Approximately 67,000 individuals and small businesses will have to find new health coverage.

So, why is Consumers’ Choice closing? A “frequently asked question” on the Consumers’ Choice Health Plan (CCHP) website answers:

“After coordinating with state and federal regulators regarding CCHP’s operations and its long-term sustainability, the decision was made to discontinue offering plans after 2015.”

On Oct. 1, the Department of Health and Human Services announced the 2014 risk corridor program proration rate. While designed under the Affordable Care Act to help the health care market, the temporary risk corridor program’s reimbursement rate resulted in a less-than-ideal equation for health co-ops crunching budget numbers.

“The recent announcement of a risk corridor reimbursement of just 12.6 percent cast doubt on the collectability of tens of millions of dollars through the federal risk corridor program and led to an unavoidable outcome,” Burgess states.

The risk corridor rate means that the Center for Medicare and Medicaid Services will reimburse co-ops 12.6 percent of the funds they have requested.

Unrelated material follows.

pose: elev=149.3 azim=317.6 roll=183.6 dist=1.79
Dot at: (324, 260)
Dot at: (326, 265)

In figure, co-ops will get $362 million of the $2.87 billion requested.

“Ultimately, the decision was made to wind down operations because the company’s financial condition could worsen significantly,” the South Carolina co-op notes.

After the dissolution of multiple co-ops in a short time span, CEO of National Alliance of State Health CO-OPs said in a statement on Oct. 16:

“This week’s news should not be viewed as start-up failures, but rather closures due to unfulfilled promises.”

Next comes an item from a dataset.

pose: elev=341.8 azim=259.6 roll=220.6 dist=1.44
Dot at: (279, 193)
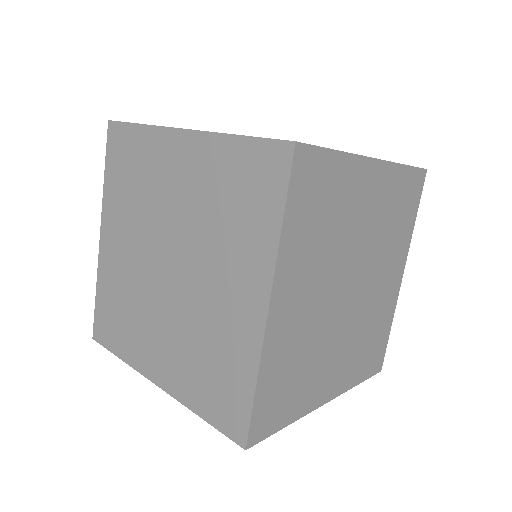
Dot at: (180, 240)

Consumers’ Choice opted to make its decision now so members can switch health coverage in 2016 rather than in the middle of a benefit year.

Ray Farmer, director of the South Carolina Department of Insurance, said in a statement, “This is what is in the best interests of South Carolina consumers and health care providers.”

Consumers’ Choice has received over $87.5 million in federal loans.This co-op is one of the 22, out of the 23 co-ops created under Obamacare, to lose money in 2014.